How does the aviation industry (pilots and ATC in particular, as opposed to cabin crew) train and certify English proficiency? Do they use classes and examinations associated with general-purpose English training, or ones specifically associated with the aviation industry?

I heard several years ago from Air Crash Investigation that a contributing factor for the Avianca Flight 52 crash was the use of the wrong terminology in communication between the non-native speaking pilots and the ATC.


2 Answers 2


Proficiency in English is something very much required in aviation. One other major accident I remember is the Charkhi Dadri mid-air collision, which resulted in 349 fatalities, and one of the major reasons was believed to be the poor English of Kazakh Airlines crew.

Keeping such importance of English in mind, and the need to standardize English testing and training, the ICAO has issued Guidelines for Aviation English Training Programmes.


Candidates are trained for Aviation English in a very similar way to it would be for any other purpose, other than ensuring the following points:

  1. Use of operationally relevant, work-related language.

  2. Exposure to an aviation environment.

  3. Practical training activities such as Listening practice in ATC lab.


The Test of English For Aviation is a test Developed by Mayflower College in accordance with ICAO's ratings.

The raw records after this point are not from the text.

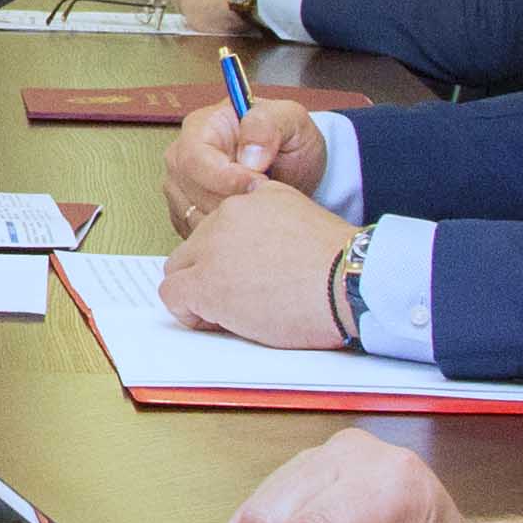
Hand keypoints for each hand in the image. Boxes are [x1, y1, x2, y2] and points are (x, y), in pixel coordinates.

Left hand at [156, 181, 358, 347]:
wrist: (347, 280)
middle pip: (194, 249)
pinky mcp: (206, 285)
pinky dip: (190, 313)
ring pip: (178, 271)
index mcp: (246, 201)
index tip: (248, 276)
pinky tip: (219, 321)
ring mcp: (211, 251)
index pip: (216, 229)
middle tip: (239, 297)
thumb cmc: (337, 260)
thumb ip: (270, 209)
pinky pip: (174, 296)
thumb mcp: (301, 211)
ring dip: (197, 292)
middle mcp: (223, 219)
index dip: (228, 258)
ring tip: (230, 312)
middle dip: (208, 274)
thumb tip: (258, 224)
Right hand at [160, 96, 328, 227]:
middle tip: (265, 197)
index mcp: (201, 126)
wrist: (293, 166)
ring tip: (259, 205)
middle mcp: (181, 155)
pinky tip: (248, 218)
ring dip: (230, 217)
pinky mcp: (185, 211)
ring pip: (193, 215)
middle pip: (192, 190)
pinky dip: (225, 232)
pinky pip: (196, 231)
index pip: (196, 160)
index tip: (261, 184)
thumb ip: (267, 126)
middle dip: (233, 200)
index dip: (227, 178)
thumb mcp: (291, 119)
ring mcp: (179, 185)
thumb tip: (248, 155)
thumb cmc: (288, 138)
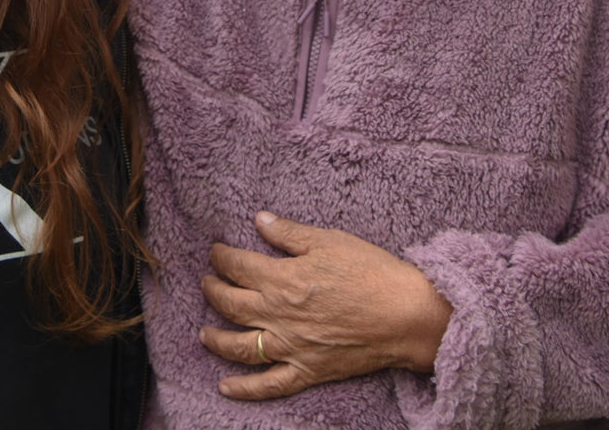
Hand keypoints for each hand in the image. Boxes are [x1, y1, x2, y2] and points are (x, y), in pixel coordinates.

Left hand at [199, 210, 451, 400]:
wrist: (406, 315)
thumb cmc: (371, 272)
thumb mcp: (329, 241)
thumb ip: (290, 233)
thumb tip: (260, 220)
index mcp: (282, 280)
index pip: (238, 266)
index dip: (221, 257)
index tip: (216, 252)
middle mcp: (278, 315)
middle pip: (231, 305)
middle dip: (213, 292)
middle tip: (206, 283)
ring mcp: (291, 347)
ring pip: (240, 346)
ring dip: (216, 339)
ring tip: (203, 332)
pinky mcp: (307, 370)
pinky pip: (269, 385)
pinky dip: (244, 389)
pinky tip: (225, 387)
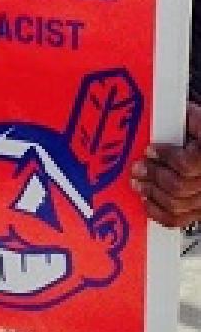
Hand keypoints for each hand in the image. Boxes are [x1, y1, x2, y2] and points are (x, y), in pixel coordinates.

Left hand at [131, 102, 200, 227]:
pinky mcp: (199, 211)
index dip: (166, 157)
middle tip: (136, 168)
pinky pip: (178, 220)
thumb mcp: (199, 121)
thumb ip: (190, 118)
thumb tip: (173, 111)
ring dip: (151, 193)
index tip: (149, 149)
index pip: (187, 164)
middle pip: (179, 186)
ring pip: (177, 204)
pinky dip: (159, 213)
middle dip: (153, 176)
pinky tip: (146, 202)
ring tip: (137, 183)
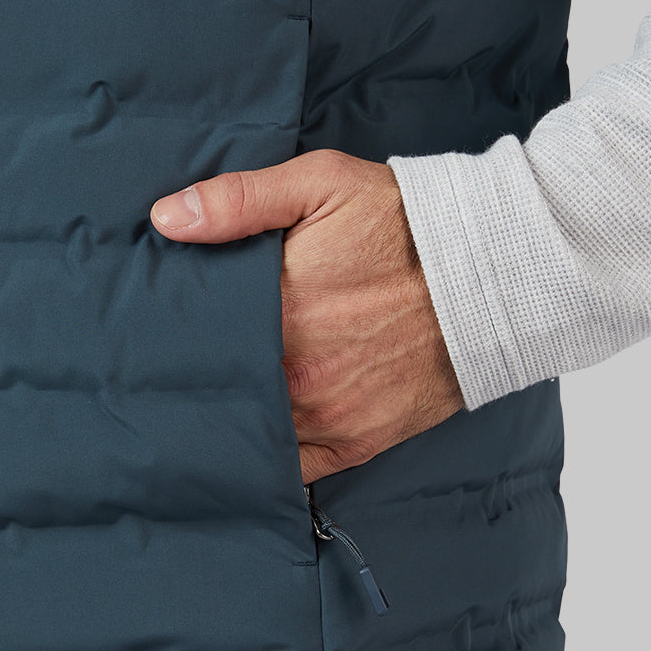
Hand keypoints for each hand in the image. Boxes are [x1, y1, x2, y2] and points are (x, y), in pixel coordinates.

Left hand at [150, 149, 464, 482]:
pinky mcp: (357, 443)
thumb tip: (166, 219)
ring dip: (228, 419)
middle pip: (220, 389)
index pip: (198, 336)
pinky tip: (249, 440)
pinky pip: (292, 467)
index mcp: (279, 311)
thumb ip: (239, 200)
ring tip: (203, 404)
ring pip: (251, 432)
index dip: (175, 335)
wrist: (493, 276)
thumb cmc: (405, 225)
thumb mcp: (322, 183)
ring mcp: (328, 415)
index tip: (156, 331)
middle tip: (169, 371)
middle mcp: (299, 374)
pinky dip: (267, 457)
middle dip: (196, 379)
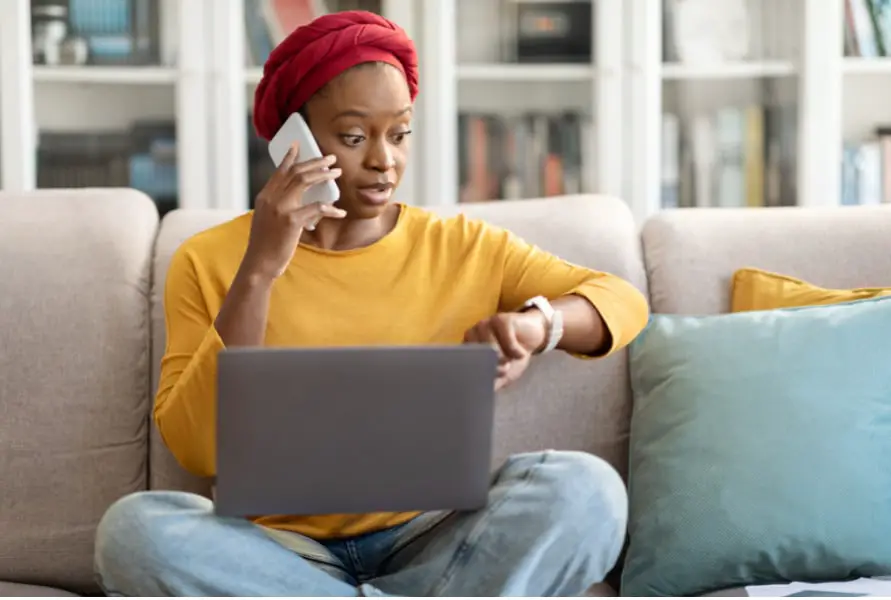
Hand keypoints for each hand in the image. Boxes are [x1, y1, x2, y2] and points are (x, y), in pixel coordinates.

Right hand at [241, 142, 344, 280]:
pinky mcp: (291, 220)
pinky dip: (330, 209)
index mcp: (264, 197)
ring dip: (323, 175)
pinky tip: (340, 212)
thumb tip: (298, 200)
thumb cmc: (265, 245)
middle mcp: (271, 198)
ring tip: (336, 172)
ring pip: (304, 181)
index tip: (299, 145)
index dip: (290, 157)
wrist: (259, 264)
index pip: (280, 171)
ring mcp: (280, 208)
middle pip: (296, 172)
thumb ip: (279, 206)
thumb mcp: (267, 220)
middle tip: (331, 158)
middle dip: (315, 162)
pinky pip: (316, 208)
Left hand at [463, 311, 546, 390]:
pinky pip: (507, 341)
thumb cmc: (514, 355)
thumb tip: (478, 394)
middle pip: (478, 357)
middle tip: (505, 368)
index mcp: (468, 346)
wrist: (533, 336)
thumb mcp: (503, 374)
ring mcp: (486, 324)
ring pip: (492, 348)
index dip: (479, 373)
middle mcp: (473, 334)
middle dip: (494, 367)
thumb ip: (490, 381)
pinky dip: (516, 351)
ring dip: (505, 359)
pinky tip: (520, 352)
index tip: (490, 379)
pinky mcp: (501, 319)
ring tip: (511, 359)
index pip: (466, 362)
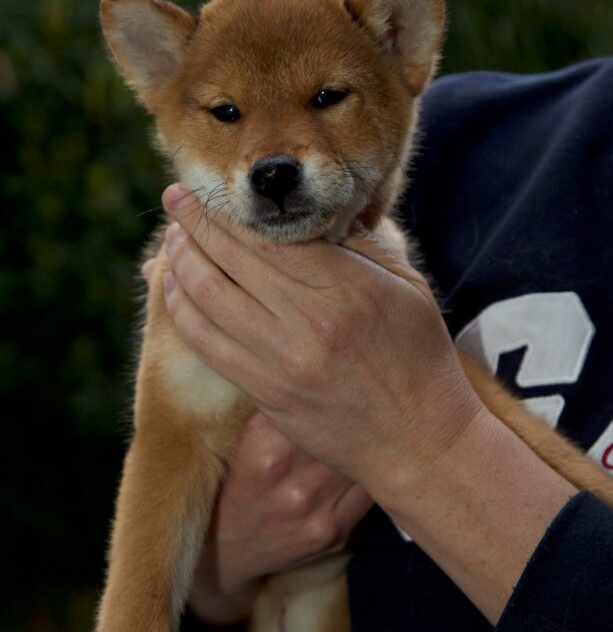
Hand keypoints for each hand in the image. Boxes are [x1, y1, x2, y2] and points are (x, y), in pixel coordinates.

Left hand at [160, 182, 575, 626]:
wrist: (418, 440)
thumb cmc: (419, 357)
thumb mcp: (407, 287)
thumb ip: (360, 244)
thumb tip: (313, 212)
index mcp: (343, 285)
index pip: (265, 235)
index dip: (224, 211)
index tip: (201, 191)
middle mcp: (306, 320)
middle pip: (229, 259)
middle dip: (194, 225)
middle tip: (176, 202)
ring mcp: (281, 360)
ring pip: (207, 299)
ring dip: (182, 264)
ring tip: (174, 242)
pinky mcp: (266, 393)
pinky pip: (207, 345)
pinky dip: (183, 312)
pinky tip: (176, 291)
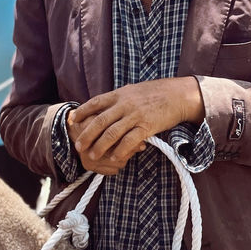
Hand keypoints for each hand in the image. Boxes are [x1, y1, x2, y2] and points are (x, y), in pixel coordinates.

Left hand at [68, 77, 203, 170]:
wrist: (178, 95)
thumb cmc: (156, 93)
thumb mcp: (134, 91)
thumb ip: (119, 99)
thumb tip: (104, 105)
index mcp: (120, 94)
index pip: (95, 102)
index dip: (82, 112)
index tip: (72, 120)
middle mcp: (125, 104)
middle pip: (99, 121)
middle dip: (86, 135)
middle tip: (78, 145)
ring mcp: (135, 115)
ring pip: (111, 133)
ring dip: (100, 146)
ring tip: (92, 156)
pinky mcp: (146, 126)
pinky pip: (129, 141)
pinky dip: (120, 151)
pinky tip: (114, 158)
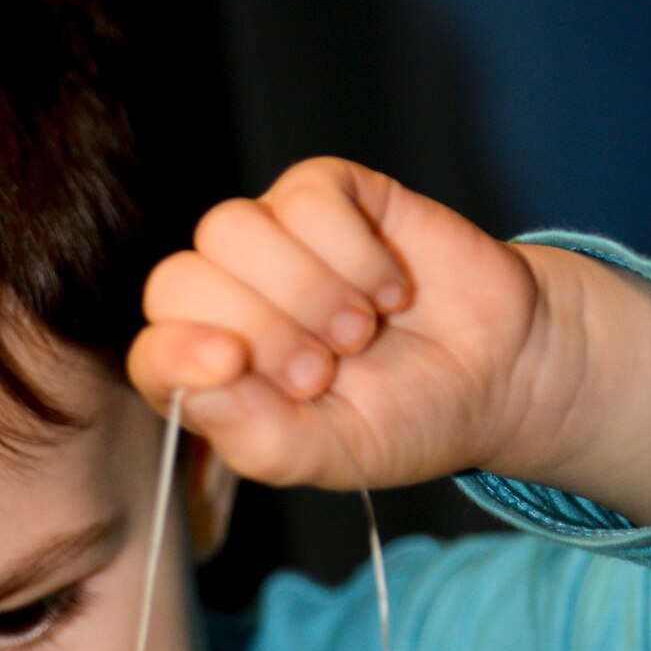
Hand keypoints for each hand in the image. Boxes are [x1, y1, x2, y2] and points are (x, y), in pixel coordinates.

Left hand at [129, 157, 650, 524]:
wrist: (496, 372)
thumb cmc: (404, 420)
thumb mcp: (326, 456)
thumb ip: (251, 434)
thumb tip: (193, 382)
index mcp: (214, 375)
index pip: (154, 350)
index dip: (179, 353)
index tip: (232, 365)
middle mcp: (230, 301)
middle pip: (182, 282)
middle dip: (260, 331)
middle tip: (326, 371)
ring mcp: (272, 241)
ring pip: (233, 229)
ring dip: (307, 290)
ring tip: (360, 332)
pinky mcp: (326, 194)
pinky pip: (304, 197)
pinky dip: (353, 252)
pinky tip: (389, 289)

Here is how the candidates are tested in TEA:

TEA candidates can score from Level 1 to Level 6 but most candidates score Level 3, 4 or 5. Candidates are awarded a mark from 1 to 6 for each of the 6 skills: pronunciation, structure, vocabulary, fluency, interactions, comprehension.

Read this document


There exists specialised "Aviation English" training for non-native speakers. In such courses, they teach not only basic English proficiency, plus a large amount of technical aviation-specific language (both common and mandated by ICAO standard procedures).